Maître Agnès Lebatteux :
«Cette décision ignore également l’évolution récente de la jurisprudence.»
Selon vous, quels sont les avantages retirés de l’annexion à l’état descriptif de division des plans établis par un géomètre-expert ?
Le plan annexé à l’état descriptif de division est le seul élément qui permette de définir avec certitude la limite entre les parties communes et les parties privatives. En effet, la plupart des titres ne comportent pas de plan, et, même quand c’est le cas, ces plans sont limités à la partie privative du lot et ne sont pas publiés. Ils ne peuvent donc être opposés aux tiers – voisins ou syndicat des copropriétaires.
Or, la plupart des procès en «revendication», en milieu urbain, portent soit sur des annexions de parties communes réalisées au fil du temps (paliers, wc communs …), soit sur des occupations irrégulières de lots annexes liés à une méconnaissance de l’emplacement réel du lot (caves, parkings…). Seuls les plans annexés au règlement de copropriété permettront de trancher le litige, ou de le prévenir.
En outre, les plans de copropriété permettent d’établir les superficies réelles des parties privatives, lesquelles servent obligatoirement de base au calcul des charges communes générales.
Dès lors, il est indispensable que les plans joints au règlement de copropriété soient d’une très grande fiabilité. Les plans de géomètres-expert apportent cette garantie de fiabilité.
Comment percevez-vous la position adoptée par l’Autorité de la concurrence dans son avis du 28 février dernier relatif à la profession de géomètre-expert ?
Les géomètres-experts exercent un monopole légal pour : « [fixer] les limites des biens fonciers et, [lever et dresser …], les plans et documents topographiques concernant la définition des droits attachés à la propriété foncière […]» (art. 2 de la loi n° 46-942 du 7 mai 1946).

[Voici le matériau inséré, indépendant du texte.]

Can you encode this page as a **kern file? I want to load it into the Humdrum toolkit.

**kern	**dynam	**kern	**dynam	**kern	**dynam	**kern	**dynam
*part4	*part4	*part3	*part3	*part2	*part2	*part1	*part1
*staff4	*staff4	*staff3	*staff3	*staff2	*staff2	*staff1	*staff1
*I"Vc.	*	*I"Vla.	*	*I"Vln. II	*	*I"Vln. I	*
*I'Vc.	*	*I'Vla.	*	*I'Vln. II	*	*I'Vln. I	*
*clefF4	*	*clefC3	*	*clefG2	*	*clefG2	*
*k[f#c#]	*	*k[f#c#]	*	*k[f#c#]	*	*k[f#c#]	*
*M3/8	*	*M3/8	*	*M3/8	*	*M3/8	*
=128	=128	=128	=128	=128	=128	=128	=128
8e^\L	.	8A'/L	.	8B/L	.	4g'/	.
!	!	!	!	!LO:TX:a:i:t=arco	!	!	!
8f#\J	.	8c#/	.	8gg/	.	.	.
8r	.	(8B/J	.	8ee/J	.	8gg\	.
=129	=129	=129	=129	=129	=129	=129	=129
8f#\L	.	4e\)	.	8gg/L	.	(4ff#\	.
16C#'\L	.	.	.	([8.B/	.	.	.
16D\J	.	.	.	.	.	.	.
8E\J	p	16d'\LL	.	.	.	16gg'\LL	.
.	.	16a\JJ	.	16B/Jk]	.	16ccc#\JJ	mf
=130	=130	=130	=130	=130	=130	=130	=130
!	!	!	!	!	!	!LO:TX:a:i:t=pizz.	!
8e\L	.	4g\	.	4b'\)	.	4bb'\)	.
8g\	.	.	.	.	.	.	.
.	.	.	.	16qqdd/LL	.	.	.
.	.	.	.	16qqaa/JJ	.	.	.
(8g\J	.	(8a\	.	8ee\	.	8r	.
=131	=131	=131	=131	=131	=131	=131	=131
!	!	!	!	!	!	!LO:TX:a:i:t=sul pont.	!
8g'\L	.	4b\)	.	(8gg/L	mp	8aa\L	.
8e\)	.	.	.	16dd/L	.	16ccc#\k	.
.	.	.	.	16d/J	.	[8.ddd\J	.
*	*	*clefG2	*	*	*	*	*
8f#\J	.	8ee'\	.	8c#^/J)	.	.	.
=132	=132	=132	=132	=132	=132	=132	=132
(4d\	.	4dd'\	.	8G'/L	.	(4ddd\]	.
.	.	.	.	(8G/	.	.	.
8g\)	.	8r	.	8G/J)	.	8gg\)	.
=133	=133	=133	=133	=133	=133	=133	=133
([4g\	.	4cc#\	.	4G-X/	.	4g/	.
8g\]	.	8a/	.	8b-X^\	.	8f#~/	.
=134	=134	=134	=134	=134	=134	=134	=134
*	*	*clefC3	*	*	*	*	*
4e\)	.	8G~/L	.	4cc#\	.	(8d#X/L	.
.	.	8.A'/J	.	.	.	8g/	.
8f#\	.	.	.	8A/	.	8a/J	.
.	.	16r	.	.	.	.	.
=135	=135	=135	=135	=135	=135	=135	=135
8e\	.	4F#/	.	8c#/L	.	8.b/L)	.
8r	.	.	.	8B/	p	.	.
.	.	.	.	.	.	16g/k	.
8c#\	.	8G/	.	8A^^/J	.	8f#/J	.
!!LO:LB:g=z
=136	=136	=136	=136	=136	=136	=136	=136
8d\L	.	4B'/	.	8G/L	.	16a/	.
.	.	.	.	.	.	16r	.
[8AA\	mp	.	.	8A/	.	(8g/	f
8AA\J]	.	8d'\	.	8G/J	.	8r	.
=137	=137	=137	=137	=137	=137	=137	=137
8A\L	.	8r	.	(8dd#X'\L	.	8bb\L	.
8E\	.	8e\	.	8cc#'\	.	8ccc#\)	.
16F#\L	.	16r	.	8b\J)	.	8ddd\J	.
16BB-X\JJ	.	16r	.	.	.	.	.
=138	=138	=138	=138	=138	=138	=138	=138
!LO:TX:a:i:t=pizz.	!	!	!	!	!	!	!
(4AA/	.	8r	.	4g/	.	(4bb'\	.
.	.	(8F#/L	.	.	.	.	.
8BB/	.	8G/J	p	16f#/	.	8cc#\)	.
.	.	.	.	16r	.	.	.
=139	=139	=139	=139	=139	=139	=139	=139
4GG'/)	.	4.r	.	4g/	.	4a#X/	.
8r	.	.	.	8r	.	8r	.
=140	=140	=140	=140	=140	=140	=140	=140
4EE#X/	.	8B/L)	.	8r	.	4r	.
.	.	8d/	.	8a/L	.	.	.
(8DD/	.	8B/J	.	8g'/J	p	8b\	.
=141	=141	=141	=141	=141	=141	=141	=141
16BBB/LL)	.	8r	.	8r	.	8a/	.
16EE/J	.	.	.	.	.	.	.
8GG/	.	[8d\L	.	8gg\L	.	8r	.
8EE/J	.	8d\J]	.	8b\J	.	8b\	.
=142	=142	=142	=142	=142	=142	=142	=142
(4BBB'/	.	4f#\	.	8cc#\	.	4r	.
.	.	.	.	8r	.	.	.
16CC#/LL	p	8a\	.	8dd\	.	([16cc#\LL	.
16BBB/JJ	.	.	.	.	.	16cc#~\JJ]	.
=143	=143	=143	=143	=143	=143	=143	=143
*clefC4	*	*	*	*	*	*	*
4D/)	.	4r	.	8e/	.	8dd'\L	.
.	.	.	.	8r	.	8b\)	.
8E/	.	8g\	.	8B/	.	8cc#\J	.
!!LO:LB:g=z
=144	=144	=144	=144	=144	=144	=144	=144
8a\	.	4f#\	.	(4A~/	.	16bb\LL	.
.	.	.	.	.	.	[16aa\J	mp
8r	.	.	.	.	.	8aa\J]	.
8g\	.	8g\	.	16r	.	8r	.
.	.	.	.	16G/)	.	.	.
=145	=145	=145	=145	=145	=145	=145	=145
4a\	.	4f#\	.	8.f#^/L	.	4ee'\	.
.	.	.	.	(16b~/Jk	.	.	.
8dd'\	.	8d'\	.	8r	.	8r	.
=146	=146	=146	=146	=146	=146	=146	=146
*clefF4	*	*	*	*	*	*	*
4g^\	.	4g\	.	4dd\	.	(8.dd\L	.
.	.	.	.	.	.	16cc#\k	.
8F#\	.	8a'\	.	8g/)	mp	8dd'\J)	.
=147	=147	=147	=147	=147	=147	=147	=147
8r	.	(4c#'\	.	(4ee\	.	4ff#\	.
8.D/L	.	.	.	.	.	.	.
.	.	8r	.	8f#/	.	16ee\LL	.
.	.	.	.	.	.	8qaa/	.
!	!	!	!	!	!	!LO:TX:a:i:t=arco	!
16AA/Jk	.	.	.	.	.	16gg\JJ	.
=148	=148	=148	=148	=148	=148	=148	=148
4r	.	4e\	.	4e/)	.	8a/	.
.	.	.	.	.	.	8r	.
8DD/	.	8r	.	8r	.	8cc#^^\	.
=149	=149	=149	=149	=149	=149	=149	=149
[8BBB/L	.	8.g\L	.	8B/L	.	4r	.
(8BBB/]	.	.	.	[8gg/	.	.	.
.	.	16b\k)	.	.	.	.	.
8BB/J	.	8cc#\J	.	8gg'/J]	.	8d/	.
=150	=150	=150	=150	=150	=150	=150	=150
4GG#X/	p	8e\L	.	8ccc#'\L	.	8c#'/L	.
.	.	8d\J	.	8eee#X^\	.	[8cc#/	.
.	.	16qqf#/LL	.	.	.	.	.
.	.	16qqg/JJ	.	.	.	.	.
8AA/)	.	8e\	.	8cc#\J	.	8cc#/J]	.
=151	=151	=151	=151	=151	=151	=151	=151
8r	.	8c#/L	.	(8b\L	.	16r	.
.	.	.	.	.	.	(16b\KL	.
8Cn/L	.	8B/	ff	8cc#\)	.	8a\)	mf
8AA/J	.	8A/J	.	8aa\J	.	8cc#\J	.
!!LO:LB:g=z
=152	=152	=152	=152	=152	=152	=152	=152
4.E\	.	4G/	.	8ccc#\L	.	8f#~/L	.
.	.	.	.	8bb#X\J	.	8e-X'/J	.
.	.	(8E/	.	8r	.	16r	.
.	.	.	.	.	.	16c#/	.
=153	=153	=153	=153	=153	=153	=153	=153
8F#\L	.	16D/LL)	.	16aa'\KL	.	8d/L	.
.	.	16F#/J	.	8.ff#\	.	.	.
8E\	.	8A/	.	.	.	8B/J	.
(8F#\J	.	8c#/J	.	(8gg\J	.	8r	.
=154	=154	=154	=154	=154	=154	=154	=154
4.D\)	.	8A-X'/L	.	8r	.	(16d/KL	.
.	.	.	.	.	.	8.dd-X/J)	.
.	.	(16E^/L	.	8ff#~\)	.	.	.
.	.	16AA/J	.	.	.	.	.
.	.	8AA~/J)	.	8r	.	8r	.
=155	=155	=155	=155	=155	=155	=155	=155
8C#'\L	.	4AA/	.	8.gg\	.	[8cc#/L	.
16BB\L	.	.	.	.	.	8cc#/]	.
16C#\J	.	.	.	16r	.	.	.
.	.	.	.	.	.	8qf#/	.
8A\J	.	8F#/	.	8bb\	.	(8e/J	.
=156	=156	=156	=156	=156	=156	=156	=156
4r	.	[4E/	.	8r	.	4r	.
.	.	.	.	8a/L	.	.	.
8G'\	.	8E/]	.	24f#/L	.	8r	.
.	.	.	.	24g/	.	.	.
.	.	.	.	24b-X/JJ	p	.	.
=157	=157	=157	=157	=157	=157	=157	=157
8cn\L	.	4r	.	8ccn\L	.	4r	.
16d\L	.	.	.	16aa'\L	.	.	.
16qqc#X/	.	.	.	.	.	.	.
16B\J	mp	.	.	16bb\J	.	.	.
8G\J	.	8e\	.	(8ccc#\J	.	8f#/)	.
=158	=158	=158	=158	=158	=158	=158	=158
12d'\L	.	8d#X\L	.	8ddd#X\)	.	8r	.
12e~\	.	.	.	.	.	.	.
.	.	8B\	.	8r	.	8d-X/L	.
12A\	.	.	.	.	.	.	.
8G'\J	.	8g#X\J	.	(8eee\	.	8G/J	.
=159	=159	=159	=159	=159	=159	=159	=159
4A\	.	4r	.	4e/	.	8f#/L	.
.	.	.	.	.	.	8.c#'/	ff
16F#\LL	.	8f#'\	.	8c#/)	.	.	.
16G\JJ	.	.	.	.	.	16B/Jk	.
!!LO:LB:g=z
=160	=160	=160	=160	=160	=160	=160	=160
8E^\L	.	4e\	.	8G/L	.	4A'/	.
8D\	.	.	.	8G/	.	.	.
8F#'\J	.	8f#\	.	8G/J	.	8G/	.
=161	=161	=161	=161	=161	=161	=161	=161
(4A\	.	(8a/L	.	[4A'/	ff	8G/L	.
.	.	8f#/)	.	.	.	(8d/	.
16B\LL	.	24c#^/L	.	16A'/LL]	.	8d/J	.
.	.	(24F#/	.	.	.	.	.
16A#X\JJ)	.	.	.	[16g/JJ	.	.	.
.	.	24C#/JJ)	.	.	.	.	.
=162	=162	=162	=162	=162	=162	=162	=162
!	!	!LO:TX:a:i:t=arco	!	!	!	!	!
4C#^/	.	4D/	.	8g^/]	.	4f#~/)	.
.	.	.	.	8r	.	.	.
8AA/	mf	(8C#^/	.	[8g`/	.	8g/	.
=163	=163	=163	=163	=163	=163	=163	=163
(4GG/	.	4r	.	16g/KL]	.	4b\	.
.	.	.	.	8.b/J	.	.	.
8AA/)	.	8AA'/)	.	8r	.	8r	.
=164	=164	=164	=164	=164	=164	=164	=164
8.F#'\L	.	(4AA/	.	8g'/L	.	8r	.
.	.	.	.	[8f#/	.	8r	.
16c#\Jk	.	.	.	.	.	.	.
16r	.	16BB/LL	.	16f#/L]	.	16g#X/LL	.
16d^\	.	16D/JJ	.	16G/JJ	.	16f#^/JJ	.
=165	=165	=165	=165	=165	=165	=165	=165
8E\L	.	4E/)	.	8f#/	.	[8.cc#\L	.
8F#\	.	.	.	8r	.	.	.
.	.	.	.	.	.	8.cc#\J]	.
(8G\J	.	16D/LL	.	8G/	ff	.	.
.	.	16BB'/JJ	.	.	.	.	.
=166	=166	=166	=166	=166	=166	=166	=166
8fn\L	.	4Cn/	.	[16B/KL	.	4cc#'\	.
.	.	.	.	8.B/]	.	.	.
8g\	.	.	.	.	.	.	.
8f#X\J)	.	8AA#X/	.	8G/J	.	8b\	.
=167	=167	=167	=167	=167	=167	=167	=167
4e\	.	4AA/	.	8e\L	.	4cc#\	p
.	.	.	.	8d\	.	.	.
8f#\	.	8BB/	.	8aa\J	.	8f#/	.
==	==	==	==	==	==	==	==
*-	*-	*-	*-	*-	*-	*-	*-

L’intégration des plans de l’état descriptif de division dans ce monopole n’est pas évidente : ils ne peuvent constituer une véritable «délimitation de la propriété foncière» comparable à un bornage, puisque les lots sont composés d’une partie privative et d’une quote-part indivise de partie communes, et sont tous édifiés sur une seule et même parcelle «foncière», le terrain de la copropriété.
L’autorité de la concurrence a opté pour une vision restrictive du monopole légal, faisant fi du «principe de la Rochelle». Cependant, cet avis est purement consultatif et pourrait être contredit par la jurisprudence.
Or, cette vision libérale ne tient pas compte de l’objectif poursuivi par le législateur en instaurant le monopole. Elle a pour effet de mieux protéger la propriété d’un fermier que le bien d’un copropriétaire en zone urbaine, lequel doit pourtant établir une attestation de superficie lors de la vente du bien. Et le mètre carré parisien peut représenter dix fois la valeur d’un mètre carré de terrain agricole…
Cette décision ignore également l’évolution récente de la jurisprudence de la Cour de cassation, qui, d’une part, admet que des lots privatifs constituent bien des «fonds distincts» qui peuvent être grevés de servitudes l’un au profit de l’autre et, d’autre part, admet que l’état descriptif de division peut, dans certains cas, avoir une valeur contractuelle.
Enfin, cette décision semble contraire aux potentialités ouvertes par le développement des maquettes numériques (BIM). Les plans de copropriété ont vocation à être dématérialisés, et à passer en trois dimensions. La notion de «division au sol» paraît dès lors quelque peu dépassée, et il serait regrettable de ne pas donner de valeur légale à ces plans de division «dans l’espace».
C’est pourquoi il est souhaitable que la réforme du droit de la copropriété reconnaisse les plans annexés à l’état descriptif de division comme délimitant la «propriété» des parties privatives et communes et consolide le monopole des géomètres-experts.